Frustration with the sometimes sluggish legislative process isn’t unique to voters — a point that two former legislators hammered home in a lecture Tuesday night.

Former Congressmen Tom Davis (R–Va.) and Martin Frost (D–Texas) spoke at the Gerald R. Ford Presidential Library about legislative gridlock and how bipartisanship can remedy it, an issue they address in a new book they co-authored with journalist Richard Cohen.

Davis and Frost have a combined 40 years of congressional experience, and both served two terms as the chair of their respective party’s House campaign committees.

“(Because we’ve both had these roles), we tend to see things structurally the same way,” Frost said.

According to a 2008 interview with The New York Times, Davis decided not to run for re-election because he was dissatisfied with the partisan nature of Congress. At the time, he said party divides were increasingly making the process of lawmaking dysfunctional, especially as a new wave of social conservatives were becoming a dominant contingency in the GOP.

“I’m a partisan Republican and Martin is a partisan Democrat,” Davis said. “But we were dealmakers, we know how to work with the other side, we felt when the election was over, it was time for everyone to act like grown ups again and try to get things done.”

In their book, Davis and Frost elaborate on the growing political polarization they observed while in office. During Tuesday night’s talk, Davis noted that congressional redistricting, media business models that focus on elevating partisan viewpoints and the increasing amount of influence monied interests wield in politics have all contributed to the demise of the moderate politician.

“The Republican Conference has never been as conservative as it is now, and the Democratic Conference never as left as it is now,” Davis said.

Both congressmen noted that gerrymandering — a practice by which state legislatures manipulate electoral districts to favor one political party (likely the one most represented in the legislature) over another — and the consequent creation of politically homogeneous districts, has severely restricted split-ticket elections and encouraged people to vote based on party rather than specific candidates with whom they share values.

“If Picasso were alive today, he would not have to go through his ‘blue period’ for artistic fulfillment. He could be a drawer of congressional districts, get the same level of artistic fulfillment and probably a lot more money,” Davis said.

Frost added that, as a result of gerrymandering, voters are incentivized to elect more extreme candidates instead of moderate candidates.

“Divided government is kind of the new normal,” Frost said. “Since 1980, 80 percent of the time we’ve had divided government. One party has controlled the presidency and the other party has controlled at least one house of Congress.”
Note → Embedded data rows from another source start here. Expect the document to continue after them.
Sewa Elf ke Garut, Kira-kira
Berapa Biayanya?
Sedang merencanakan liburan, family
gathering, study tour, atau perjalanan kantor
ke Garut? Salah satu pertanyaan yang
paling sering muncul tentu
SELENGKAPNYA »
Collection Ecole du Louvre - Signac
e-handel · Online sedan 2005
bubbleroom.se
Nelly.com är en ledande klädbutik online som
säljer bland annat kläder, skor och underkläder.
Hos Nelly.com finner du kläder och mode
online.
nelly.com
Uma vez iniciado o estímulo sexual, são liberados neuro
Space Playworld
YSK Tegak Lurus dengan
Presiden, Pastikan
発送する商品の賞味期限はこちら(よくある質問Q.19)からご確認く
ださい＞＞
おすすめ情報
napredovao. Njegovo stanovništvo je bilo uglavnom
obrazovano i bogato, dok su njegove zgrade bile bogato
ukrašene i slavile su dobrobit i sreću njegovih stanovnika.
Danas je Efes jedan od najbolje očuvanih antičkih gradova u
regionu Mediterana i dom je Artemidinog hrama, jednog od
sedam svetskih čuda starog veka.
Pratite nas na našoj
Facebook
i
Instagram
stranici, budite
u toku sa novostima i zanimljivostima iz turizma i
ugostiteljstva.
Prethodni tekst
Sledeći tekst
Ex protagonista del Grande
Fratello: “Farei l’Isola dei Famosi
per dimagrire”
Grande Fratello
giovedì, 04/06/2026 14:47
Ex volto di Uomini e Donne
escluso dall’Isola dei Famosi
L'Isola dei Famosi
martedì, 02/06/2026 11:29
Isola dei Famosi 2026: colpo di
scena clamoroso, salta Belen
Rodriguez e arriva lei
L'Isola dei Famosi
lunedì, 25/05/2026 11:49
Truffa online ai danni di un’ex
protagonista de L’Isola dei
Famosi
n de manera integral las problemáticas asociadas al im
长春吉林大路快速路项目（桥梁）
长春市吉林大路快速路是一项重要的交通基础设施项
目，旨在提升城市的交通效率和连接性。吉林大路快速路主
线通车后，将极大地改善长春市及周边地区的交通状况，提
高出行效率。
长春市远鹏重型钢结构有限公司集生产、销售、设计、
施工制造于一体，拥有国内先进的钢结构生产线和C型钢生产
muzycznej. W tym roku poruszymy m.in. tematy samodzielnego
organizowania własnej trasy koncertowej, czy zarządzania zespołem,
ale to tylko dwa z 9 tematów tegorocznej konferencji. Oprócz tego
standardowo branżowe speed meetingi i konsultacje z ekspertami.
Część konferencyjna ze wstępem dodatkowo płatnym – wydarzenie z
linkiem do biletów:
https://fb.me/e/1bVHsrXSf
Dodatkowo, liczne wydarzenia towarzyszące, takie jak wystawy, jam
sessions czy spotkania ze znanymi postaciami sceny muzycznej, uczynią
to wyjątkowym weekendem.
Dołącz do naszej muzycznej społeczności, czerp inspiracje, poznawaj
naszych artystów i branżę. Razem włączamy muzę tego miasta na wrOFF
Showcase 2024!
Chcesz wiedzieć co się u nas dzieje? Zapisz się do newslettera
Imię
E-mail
Davis and Frost added that much of the polarization and resulting policy deadlock that exists in Congress today is due to the increasing importance of primary elections on the makeup of government.

“Very few people lose in a primary, but they wake up every morning in mortal fear that some well-funded, crazy extreme candidate in their own party is going to run against them in the primary, so they alter their voting patterns and they are less likely to cooperate with the other side,” Frost said.
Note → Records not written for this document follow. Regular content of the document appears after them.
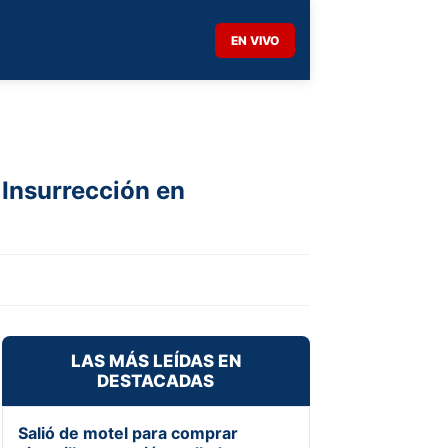
EN VIVO
 Insurrección en
LAS MÁS LEÍDAS EN
DESTACADAS
Salió de motel para comprar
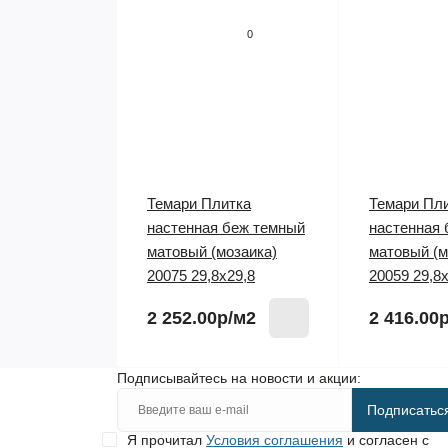
0
Темари Плитка
Темари Пл
настенная беж темный
настенная
матовый (мозаика)
матовый (м
20075 29,8х29,8
20059 29,8
2 252.00р
/м2
2 416.00
Подписывайтесь на новости и акции:
Подписатьс
Я прочитал
Условия соглашения
и согласен с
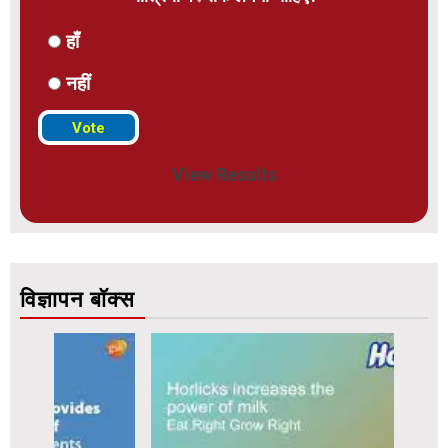
हाँ
नहीं
View Results
विज्ञापन बॉक्स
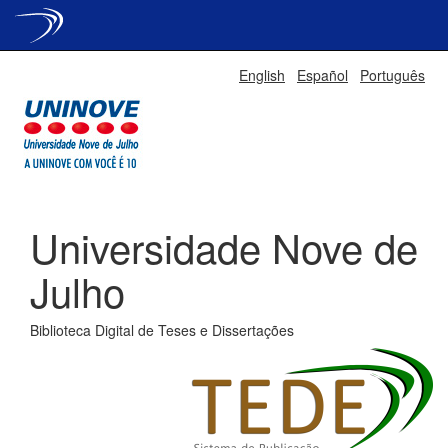
Skip
English
Español
Português
navigation
Universidade Nove de
Julho
Biblioteca Digital de Teses e Dissertações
The duo suggested that a law requiring states to appoint non-partisan district commissions would mitigate the current polarization in Congress.
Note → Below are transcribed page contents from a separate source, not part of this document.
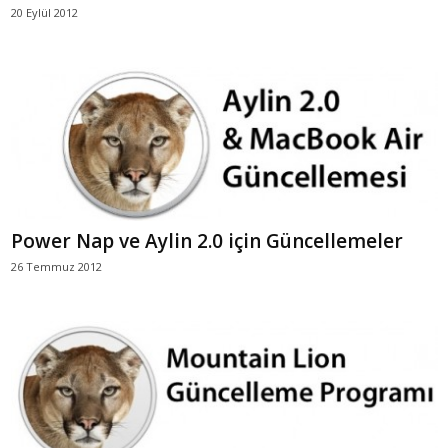
20 Eylül 2012
Power Nap ve Aylin 2.0 için Güncellemeler
26 Temmuz 2012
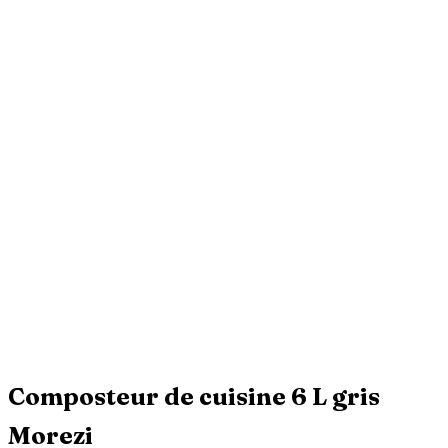
Composteur de cuisine 6 L gris
Morezi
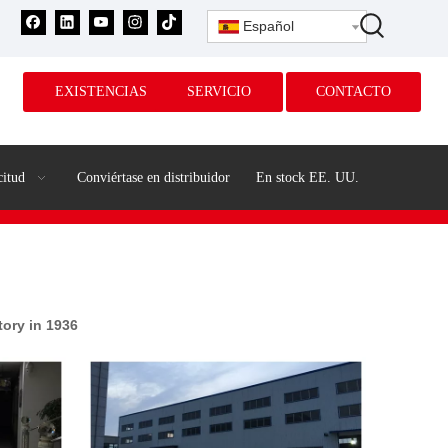
Español
EXISTENCIAS
SERVICIO
CONTACTO
citud
Conviértase en distribuidor
En stock EE. UU.
tory in 1936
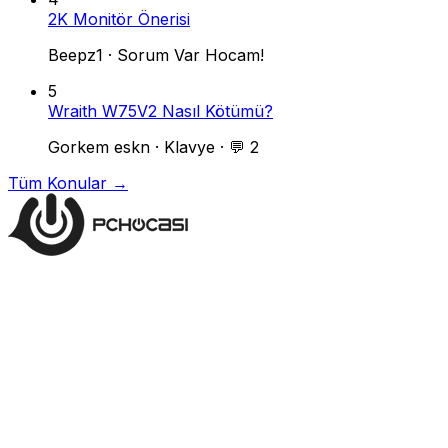
2K Monitör Önerisi
Beepz1
·
Sorum Var Hocam!
5
Wraith W75V2 Nasıl Kötümü?
Gorkem eskn
·
Klavye
·
💬 2
Tüm Konular →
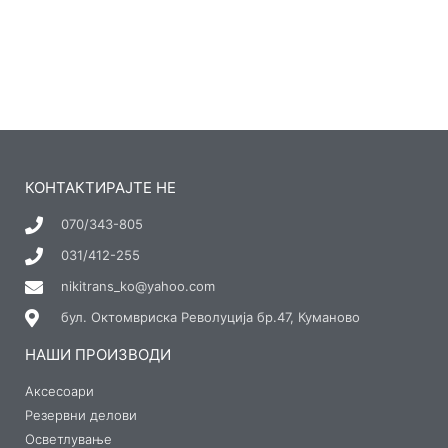
КОНТАКТИРАЈТЕ НЕ
070/343-805
031/412-255
nikitrans_ko@yahoo.com
бул. Октомвриска Револуција бр.47, Куманово
НАШИ ПРОИЗВОДИ
Аксесоари
Резервни делови
Осветлување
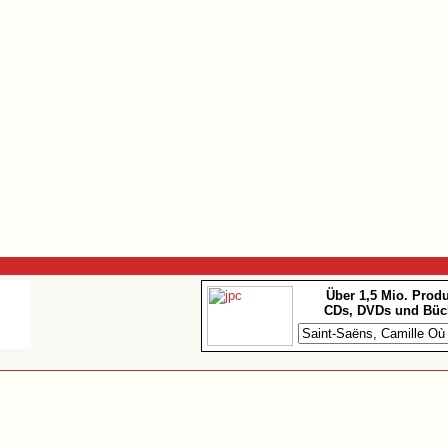
Über 1,5 Mio. Prod
CDs, DVDs und Büc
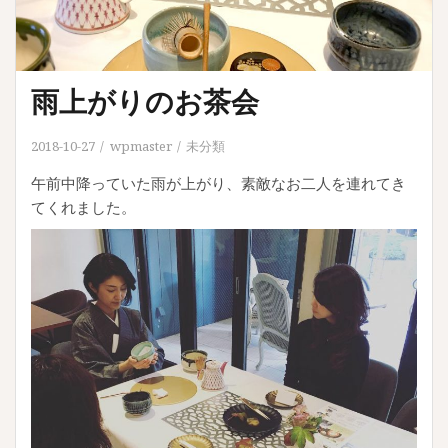
雨上がりのお茶会
2018-10-27
wpmaster
未分類
午前中降っていた雨が上がり、素敵なお二人を連れてき
てくれました。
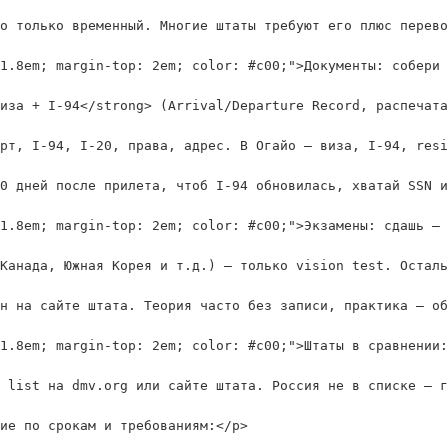
о только временный. Многие штаты требуют его плюс перево
1.8em; margin-top: 2em; color: #c00;">Документы: собери 
иза + I-94</strong> (Arrival/Departure Record, распечата
рт, I-94, I-20, права, адрес. В Огайо — виза, I-94, resi
0 дней после прилета, чтоб I-94 обновилась, хватай SSN и
1.8em; margin-top: 2em; color: #c00;">Экзамены: сдашь — 
Канада, Южная Корея и т.д.) — только vision test. Осталь
н на сайте штата. Теория часто без записи, практика — об
1.8em; margin-top: 2em; color: #c00;">Штаты в сравнении:
 list на dmv.org или сайте штата. Россия не в списке — г
ие по срокам и требованиям:</p>
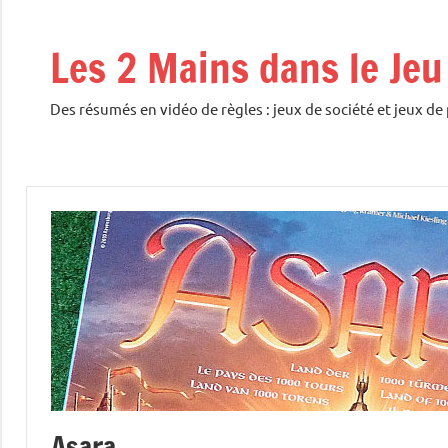
Aller
au
Les 2 Mains dans le Jeu
contenu
Des résumés en vidéo de règles : jeux de société et jeux de
Asara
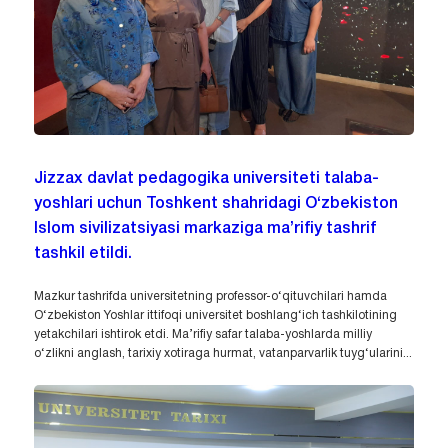
Jizzax davlat pedagogika universiteti talaba-
yoshlari uchun Toshkent shahridagi O‘zbekiston
Islom sivilizatsiyasi markaziga ma’rifiy tashrif
tashkil etildi.
Mazkur tashrifda universitetning professor-o‘qituvchilari hamda
O‘zbekiston Yoshlar ittifoqi universitet boshlang‘ich tashkilotining
yetakchilari ishtirok etdi. Ma’rifiy safar talaba-yoshlarda milliy
o‘zlikni anglash, tarixiy xotiraga hurmat, vatanparvarlik tuyg‘ularini...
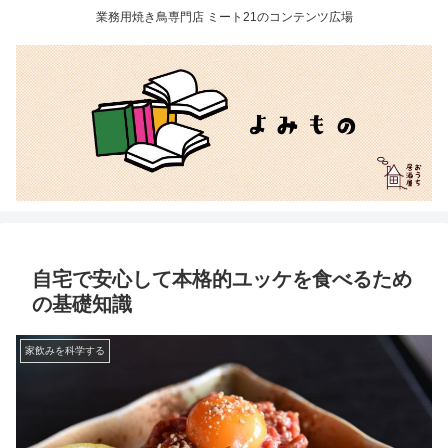
業務用焼き鳥専門店 ミート21のコンテンツ広場
自宅で安心して本格的ユッケを食べるため
の基礎知識
家飲みを科学する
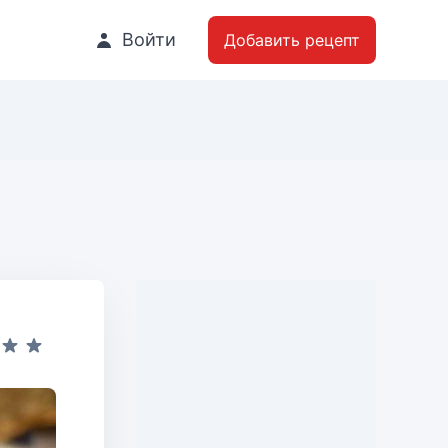
Войти
Добавить рецепт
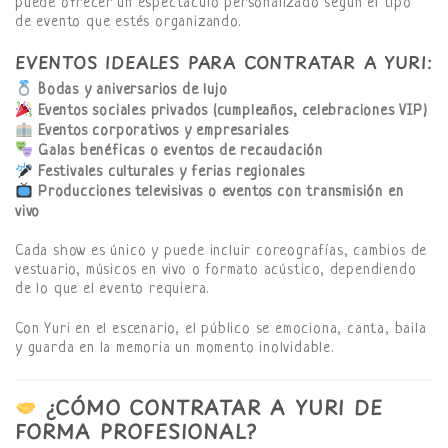
puede ofrecer un espectáculo personalizado según el tipo
de evento que estés organizando.
EVENTOS IDEALES PARA CONTRATAR A YURI:
Bodas y aniversarios de lujo
Eventos sociales privados (cumpleaños, celebraciones VIP)
Eventos corporativos y empresariales
Galas benéficas o eventos de recaudación
Festivales culturales y ferias regionales
Producciones televisivas o eventos con transmisión en
vivo
Cada show es único y puede incluir coreografías, cambios de
vestuario, músicos en vivo o formato acústico, dependiendo
de lo que el evento requiera.
Con Yuri en el escenario, el público se emociona, canta, baila
y guarda en la memoria un momento inolvidable.
¿CÓMO CONTRATAR A YURI DE
FORMA PROFESIONAL?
“That would help, and you wouldn’t have these crazy-looking districts,” Frost said. “You’d have more competitive districts and the two parties would have to talk to each other — and that’s what’s missing right now.”

Due to contribution limits to national political parties, Frost said partisan-fueled interests have assumed a greater role in funding candidates, granting extreme factions enormous influence over politicians and particularly presidential candidates. He said super PACs and other well-funded groups and politicians often coordinate to manage campaigns.

Frost said either the Federal Election Commission or Congress should pass laws that address this issue of coordination, making it clear that it could be bad for the state of politics since there are no effective limits on the activities of these outside groups. They also advocate for more specific and comprehensive campaign finance and contribution reports.

“We have to do something about this amount of money in politics today because it has totally distorted the system, and again when you combine that with (gerrymandering), then there’s an incentive for people to never cooperate with the other side because they’re afraid some some far-right or far-left group will come in (support a more extreme candidate),” Frost said.

Davis and Frost also called for efforts to increase voter turnout. They emphasized this point in the case of primary elections, in which turnout has been historically low. As an example, according to Michigan’s Department of State, only 19.7 percent of registered state voters participated in 2012’s presidential primary. Presidential election years typically see a higher voter turnout.

Ann Arbor resident Sven Hahr said he felt the former congressmen’s presentation was balanced and effective. In particular, he said he thought Davis and Frost’s theory on polarization was sensible.

“It’s always good to have people from both sides of the aisle. Otherwise you have no diversity of thought and one of the criticisms of collegiate America is not enough diversity of thought … so I thought what they presented was good,” he said.